‘Don’t think I am a crook’: Malaysia’s Najib Razak lashes out at critics


Lindsay Murdoch, South-East Asia correspondent
Sydney Morning Herald
March 20, 2016

Malaysia’s prime minister Najib Razak has declared he is not a crook despite refusing to explain how hundreds of millions of dollars turned up in his personal bank accounts.

“I will not take the people’s property, don’t think I am a crook … I am prime minister for the people,” he told a political rally in Kuantan, a city on the east coast of peninsular Malaysia.

Facing a growing movement aiming to remove him from office, 62 year-old Mr Najib lashed out at his critics, saying they are trying to tarnish his image while he struggled to defend people’s welfare.

“You already know me, I am not like what is said by people over there … if I had wanted to rob, I would have robbed the forest here long ago.”

Mr Najib has refused to clarify how almost $1 billion came to be deposited into his personal bank accounts in 2013 or to explain what happened to millions that remains unaccounted for.

Loyalists in his government have claimed the money was a legal donation from Saudi Arabia.
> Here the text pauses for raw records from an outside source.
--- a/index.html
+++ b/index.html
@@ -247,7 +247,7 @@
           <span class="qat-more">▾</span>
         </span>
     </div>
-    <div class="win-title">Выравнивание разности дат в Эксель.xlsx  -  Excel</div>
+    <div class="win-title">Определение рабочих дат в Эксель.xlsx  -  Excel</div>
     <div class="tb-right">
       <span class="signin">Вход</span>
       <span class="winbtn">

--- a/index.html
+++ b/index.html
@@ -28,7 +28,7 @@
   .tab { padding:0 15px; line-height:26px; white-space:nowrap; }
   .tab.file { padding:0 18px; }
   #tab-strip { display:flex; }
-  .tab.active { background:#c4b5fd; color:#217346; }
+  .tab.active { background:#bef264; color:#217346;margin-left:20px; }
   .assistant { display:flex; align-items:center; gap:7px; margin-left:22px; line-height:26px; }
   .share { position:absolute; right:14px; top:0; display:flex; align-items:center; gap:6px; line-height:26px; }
But The Wall Street Journal has reported the money flowed through a series of international transactions from the heavily indebted 1Malaysia Development Berhad state fund, which Mr Najib set up in 2009 and oversees through an advisory board.

The newspaper has also claimed that more than $1.4 billion was sent into Mr Najib’s accounts since 2011 – millions more than previously identified.
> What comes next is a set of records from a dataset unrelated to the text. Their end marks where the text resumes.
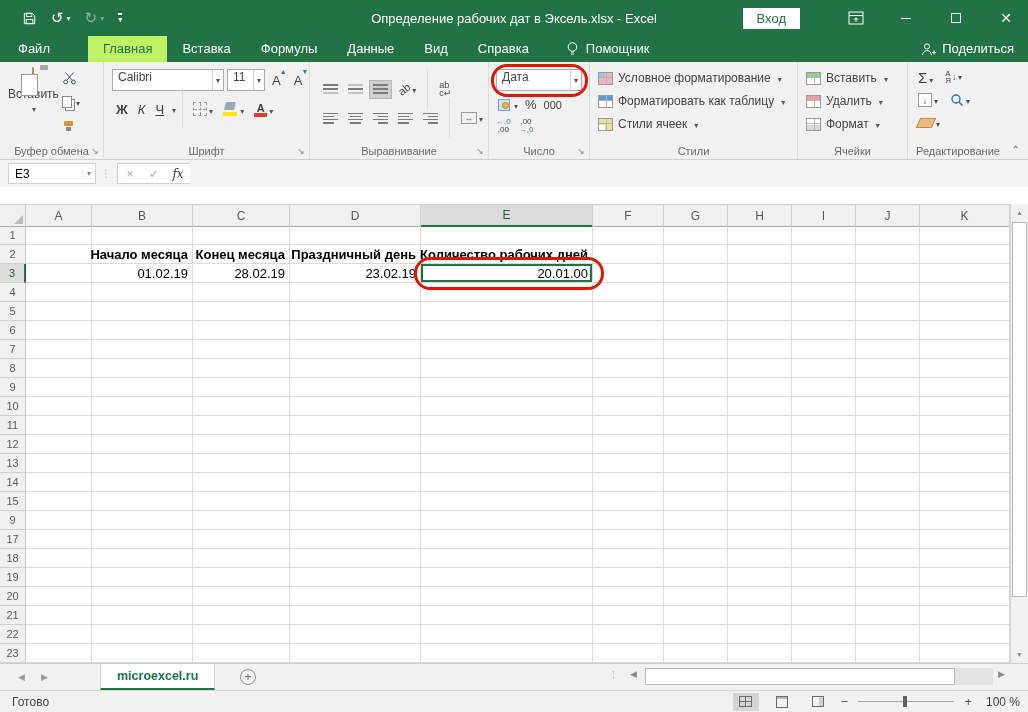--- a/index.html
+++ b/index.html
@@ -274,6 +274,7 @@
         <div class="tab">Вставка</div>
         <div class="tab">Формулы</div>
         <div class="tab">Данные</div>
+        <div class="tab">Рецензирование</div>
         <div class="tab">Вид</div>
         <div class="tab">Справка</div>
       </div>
Time highlights Malaysia corruption

Mr Najib, who has had close ties to successive Australian governments, made the comments as Time Magazine named Malaysia second on a list of five countries, after Brazil, where corruption scandals have engulfed governments.

He has made clear in recent weeks he intends to fight growing opposition and disappointment in his leadership while shoring up support among powerful division chiefs of his ruling United Malays National Organisation, who have benefited from decades of government largesse.

Mr Najib has cracked down on critics in UMNO and the media, strengthened the government’s relationship with conservative Islamic leaders and portrayed a Citizen’s Declaration signed by his foes as a conspiracy to topple to his government.

Despite declaring previous anti-Najib rallies illegal police in Kuala Lumpur, police say hundreds of protesters who rallied outside the office of former prime minister Mahathir Mohamad on Friday would not be prosecuted.

Dr Mahathir, who led the country for 22 years, is one of Mr Najib’s fiercest critics.

“The thing is, when all the NGOs came together, it is not a protest, it is not an illegal gathering as they just wanted to pass a memorandum to (Dr Mahathir),” said deputy police chief Vijaya Rao.

The protest was led by an UMNO division chief.

Lawyers call for Attorney-General to step down

On Saturday more than 700 lawyers attending the Malaysian Bar’s Annual meeting called for Attorney-General Apandi Ali to step down for closing corruption investigations into 1MDB in January.

Investigations into the fund are underway in the US, Singapore, Hong Kong and Switzerland.

French investigators are also probing corruption allegations relating to Malaysia’s purchase of French/Spanish submarines when Mr Najib was defence minister.

The allegations are linked to the gruesome murder of a glamorous 28 year-old Mongolian translator by two of Mr Najib’s bodyguards in 2006.

Mr Najib denies any wrongdoing in that case that has dogged his seven years in power.